In our scene you will often encounter someone who decides to give you their advice on how to best pursue your sexuality. Take it all with a grain of salt. As Carl Jung put it, “The shoe that fits one person pinches another; there is no recipe for living that suits all cases.” Feel free to look to others for advice, but don’t try to wear other people’s shoes. It won’t work.
So my time in the playroom taught me to embrace individuality, to honor uniqueness, to foster in myself and in others moving away from conformity and towards whatever makes us happiest, whatever makes us us. We enjoy being part of the pack, the collective. It’s yet another reason why we’re here today. But at the same time we should not lose sight of who each of us are inside, what makes us stand out, what makes us special. Because we are all special. Remember that when you play, remember that when you deal with others.

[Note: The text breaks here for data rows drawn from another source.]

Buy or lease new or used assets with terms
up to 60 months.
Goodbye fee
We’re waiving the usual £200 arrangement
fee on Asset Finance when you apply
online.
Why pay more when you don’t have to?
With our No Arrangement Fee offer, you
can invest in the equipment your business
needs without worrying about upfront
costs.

You’re special and so are they.
Lastly, my time in the playroom has taught me to be aware of the wonder before me at all times. Everything in our scene exudes wonder-laden moments. The way someone writhes ever so beautifully at the end of a flogger. The glances of deep affection between a dom and a sub. The flashes of ecstasy that wash over us when the planets align during that very special scene. I am in awe at those times and I hope you are too.
When I push the door to the playroom open and re-enter the rest of the world, that sense of awe and wonder permeates the rest of my daily life. The beauty of the sky. The smile on a passersby’s face. The beauty of the well-crafted words in a favorite book. These are but a few of the things that lay before me every day that engender a magical sense of “damn, I’m lucky to be able to experience this.”
We all have every reason to be in a state of awe and wonder most of the time, but so many of us aren’t. We are too often hypnotized by the distractions that pull us away from wonder, sidetrack us from awe. So, as you experience this weekend, give in to awe and wonder. Give in to experiencing everything as fully and deeply as you can. Then take that same sensibility with you as you emerge from this cocoon of kink here this weekend and go about your daily life.
These are some of the things I’ve learned in the playroom. I’ve learned a lot more and there’s just not enough time to mention them all. What I hope, though, is that you leave here this weekend with your eyes open a little wider, your hearts open a little more, your mind open to expansion and new experiences in ways you might not have been previously. Learn here this weekend and know that what you’re learning, while it seems at first to apply only to your sexuality and kink, applies ultimately to your entire life. And maybe you’ll learn everything you need to know in the playroom too. That is my wish for you.
Thank you for your time and your attention. Enjoy your weekend.